The GDP growth rate of China for 2018 dropped to 6.6%, 0.2% less than 2017. This is China’s worst performance since 1990 when the country faced international sanctions following the Tiananmen Square Massacre. This drop in economic growth is heavily attributed to the ongoing trade tussle with the US and Beijing’s crackdown on a debt-fuelled corporate spending spree, due to which Chinese companies and consumers have suffered considerably.
The economic data report published on Monday revealed that the Chinese economy would continue to decelerate. The National Bureau of Statistics has shown that the GDP for the fourth quarter had dropped further low to 6.4%. This is the worst quarterly performance since the global economic crisis. As growth rate drops for three consecutive quarters, building concern among investors will pull down the global GDP rate.

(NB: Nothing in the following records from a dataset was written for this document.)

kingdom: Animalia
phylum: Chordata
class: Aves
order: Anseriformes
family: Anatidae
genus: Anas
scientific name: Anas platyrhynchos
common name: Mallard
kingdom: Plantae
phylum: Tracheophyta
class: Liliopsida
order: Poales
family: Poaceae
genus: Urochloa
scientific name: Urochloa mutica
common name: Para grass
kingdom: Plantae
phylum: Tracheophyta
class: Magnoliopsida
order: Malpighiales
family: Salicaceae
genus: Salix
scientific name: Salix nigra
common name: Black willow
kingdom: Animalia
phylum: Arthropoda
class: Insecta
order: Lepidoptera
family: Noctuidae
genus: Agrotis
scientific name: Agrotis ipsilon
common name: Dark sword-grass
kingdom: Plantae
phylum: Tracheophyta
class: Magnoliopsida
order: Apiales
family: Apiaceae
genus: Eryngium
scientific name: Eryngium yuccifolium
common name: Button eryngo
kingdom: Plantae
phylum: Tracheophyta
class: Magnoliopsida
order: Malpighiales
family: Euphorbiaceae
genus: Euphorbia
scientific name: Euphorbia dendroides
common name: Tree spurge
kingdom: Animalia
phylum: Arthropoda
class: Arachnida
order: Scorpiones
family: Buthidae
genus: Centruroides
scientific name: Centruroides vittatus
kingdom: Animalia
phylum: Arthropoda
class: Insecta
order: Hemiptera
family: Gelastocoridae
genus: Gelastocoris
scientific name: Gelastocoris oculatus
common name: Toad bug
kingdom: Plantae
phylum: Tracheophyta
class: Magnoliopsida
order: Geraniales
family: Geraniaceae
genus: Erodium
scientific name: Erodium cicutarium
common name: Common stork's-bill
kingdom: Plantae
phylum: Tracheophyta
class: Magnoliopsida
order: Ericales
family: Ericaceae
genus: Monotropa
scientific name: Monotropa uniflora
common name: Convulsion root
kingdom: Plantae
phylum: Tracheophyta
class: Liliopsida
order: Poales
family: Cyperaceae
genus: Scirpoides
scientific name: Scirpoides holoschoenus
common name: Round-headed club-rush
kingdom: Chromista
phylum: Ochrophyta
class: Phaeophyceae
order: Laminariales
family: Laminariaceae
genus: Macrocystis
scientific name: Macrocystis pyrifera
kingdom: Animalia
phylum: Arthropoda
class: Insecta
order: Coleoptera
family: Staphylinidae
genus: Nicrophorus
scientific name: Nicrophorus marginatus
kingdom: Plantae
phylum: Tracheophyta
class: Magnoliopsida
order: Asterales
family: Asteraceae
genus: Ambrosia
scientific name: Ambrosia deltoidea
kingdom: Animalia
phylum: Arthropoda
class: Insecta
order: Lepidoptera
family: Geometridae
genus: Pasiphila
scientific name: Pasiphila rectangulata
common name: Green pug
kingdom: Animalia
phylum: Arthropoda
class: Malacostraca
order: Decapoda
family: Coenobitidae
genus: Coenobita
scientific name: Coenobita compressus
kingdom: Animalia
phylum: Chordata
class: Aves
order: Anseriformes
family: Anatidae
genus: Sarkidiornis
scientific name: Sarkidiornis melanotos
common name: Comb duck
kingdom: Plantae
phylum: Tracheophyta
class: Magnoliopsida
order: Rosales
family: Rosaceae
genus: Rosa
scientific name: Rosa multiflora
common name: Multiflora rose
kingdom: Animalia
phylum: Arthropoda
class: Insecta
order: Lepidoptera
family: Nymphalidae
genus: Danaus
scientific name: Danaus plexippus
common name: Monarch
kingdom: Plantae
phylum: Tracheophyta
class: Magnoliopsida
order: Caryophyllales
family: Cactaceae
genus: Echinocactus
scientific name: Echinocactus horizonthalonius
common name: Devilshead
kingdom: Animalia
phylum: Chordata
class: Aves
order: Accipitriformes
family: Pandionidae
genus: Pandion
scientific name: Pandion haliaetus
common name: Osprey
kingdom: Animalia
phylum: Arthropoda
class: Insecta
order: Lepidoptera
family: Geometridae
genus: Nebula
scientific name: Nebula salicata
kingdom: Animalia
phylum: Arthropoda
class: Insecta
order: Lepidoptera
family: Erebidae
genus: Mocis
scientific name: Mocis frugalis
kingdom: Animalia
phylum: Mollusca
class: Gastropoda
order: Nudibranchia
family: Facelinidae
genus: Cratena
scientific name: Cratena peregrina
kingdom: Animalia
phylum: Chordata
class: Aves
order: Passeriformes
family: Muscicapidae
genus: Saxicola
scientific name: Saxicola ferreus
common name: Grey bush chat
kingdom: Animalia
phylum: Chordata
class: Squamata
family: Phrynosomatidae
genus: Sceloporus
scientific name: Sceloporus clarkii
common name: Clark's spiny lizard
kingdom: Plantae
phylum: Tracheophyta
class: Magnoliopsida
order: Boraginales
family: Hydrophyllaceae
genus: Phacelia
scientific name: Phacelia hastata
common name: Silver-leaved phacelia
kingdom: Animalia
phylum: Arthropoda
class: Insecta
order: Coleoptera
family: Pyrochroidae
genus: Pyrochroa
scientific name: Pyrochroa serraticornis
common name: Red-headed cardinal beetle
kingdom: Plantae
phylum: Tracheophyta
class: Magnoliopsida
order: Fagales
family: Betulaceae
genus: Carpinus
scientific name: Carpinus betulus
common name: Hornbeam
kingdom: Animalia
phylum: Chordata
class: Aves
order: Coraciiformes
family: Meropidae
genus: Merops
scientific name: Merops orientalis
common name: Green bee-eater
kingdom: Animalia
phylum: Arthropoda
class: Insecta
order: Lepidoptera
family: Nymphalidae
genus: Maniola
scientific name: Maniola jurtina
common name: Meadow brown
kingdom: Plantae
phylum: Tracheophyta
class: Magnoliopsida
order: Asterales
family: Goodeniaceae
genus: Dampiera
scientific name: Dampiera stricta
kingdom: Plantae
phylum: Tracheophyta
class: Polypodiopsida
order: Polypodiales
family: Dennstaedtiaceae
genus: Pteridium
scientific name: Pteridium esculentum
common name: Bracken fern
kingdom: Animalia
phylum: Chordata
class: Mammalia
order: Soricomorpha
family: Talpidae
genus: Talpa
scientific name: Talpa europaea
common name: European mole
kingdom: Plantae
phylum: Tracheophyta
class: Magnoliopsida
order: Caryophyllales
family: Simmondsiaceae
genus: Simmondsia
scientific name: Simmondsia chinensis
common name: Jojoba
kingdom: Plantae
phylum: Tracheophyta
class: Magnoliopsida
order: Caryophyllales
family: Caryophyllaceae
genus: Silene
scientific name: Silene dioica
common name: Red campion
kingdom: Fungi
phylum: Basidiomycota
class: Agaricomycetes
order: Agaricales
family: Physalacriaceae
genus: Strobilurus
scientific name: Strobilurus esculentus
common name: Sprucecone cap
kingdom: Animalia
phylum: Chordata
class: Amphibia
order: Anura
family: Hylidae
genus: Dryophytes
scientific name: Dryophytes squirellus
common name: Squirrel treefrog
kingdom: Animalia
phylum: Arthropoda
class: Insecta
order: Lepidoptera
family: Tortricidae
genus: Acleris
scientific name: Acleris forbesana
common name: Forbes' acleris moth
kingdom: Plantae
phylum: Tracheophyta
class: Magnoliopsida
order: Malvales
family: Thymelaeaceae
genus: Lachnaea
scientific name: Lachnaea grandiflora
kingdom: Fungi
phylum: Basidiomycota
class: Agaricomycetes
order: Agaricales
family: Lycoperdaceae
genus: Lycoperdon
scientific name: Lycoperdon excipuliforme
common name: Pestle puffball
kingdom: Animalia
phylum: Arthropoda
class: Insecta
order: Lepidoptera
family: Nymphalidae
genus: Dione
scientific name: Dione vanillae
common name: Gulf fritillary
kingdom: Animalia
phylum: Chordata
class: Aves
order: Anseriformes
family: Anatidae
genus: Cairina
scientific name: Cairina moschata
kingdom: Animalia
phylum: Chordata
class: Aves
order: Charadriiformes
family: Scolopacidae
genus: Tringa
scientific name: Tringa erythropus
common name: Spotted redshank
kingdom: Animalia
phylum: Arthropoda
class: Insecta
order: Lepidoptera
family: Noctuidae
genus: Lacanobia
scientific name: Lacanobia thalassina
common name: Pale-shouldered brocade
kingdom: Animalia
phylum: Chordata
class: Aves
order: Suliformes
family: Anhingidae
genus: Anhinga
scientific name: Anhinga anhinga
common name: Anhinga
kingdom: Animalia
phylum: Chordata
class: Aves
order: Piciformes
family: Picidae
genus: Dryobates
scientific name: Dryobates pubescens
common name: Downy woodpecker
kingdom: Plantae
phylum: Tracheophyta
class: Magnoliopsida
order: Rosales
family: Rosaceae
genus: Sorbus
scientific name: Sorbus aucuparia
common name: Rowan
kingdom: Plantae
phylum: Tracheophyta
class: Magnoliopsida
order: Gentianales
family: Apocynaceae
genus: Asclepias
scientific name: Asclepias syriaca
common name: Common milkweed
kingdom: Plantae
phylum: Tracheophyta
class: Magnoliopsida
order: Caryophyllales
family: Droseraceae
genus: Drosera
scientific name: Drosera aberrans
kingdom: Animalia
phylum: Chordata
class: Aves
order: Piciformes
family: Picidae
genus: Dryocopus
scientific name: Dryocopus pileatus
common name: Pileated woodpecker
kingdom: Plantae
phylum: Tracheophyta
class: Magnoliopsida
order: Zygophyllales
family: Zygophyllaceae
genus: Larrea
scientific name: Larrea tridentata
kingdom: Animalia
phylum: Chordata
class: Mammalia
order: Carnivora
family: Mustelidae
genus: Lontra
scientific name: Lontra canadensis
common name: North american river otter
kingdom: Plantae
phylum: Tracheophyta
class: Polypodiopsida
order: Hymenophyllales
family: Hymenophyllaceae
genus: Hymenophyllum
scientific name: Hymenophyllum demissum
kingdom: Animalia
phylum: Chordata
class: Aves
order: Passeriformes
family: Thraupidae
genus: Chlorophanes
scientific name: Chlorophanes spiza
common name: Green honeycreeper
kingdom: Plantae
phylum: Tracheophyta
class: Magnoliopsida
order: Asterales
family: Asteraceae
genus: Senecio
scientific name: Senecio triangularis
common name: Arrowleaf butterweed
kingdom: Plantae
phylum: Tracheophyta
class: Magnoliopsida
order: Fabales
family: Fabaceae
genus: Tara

The world second fastest growing economy is now a good 1.2% behind the number one India regarding yearly growth rate. In the recently concluded World Economic Forum in Davos, Switzerland, the IMF stated that the trade war between the US and China has adversely affected the world economy, as the estimated global rate has gone down to 3.5% for FY2019. Interestingly, estimates for India has been bumped up to 7.7%, while that for the US and China has remained unchanged.
The formidable Chinese economy, one of the major contributors to global growth, is slowing down at a time when the world wants it to grow. In fact, during the crisis of 2008, China was the one which lifted the world economy and helped it come out of the weak period. However, due to the US-China trade war and stricter policies back home, major sectors have slowed down significantly. Demand for money munching commodities like cars, smartphones, and real estate has fallen. This has made companies, both domestic and foreign, to rethink and redesign their investment plans for China.
European investments in China have come down substantially. With stricter, and somewhat, biased policies for foreign companies, like massive subsidies for state-run companies, mandatory transfer of technology, etc. have made doing business very complicated. Policymakers in China, however, have pledged to frame friendlier policies to reduce risks for further slowdown, though they want to avoid moves which juice up growth quickly but leave a mountain of debt, similar to the ones unleashed in the past.
Most analysts across the globe, however, have predicted that the Chinese economy will continue to decelerate for an extended period, before showing signs of recovery. Some experts have also suggested that the situation in China has worsened more than what’s being predicted. If the trade war with the US continues, expect even lower growth rates, which is very harmful to the global economy.
The IMF has already stated that the global economy is at a slump, with exceptions like India, and China’s growth is extremely crucial. The amount of investments at stake in China is humongous and decline in the Chinese economy will kill any chances of global economic resurgence.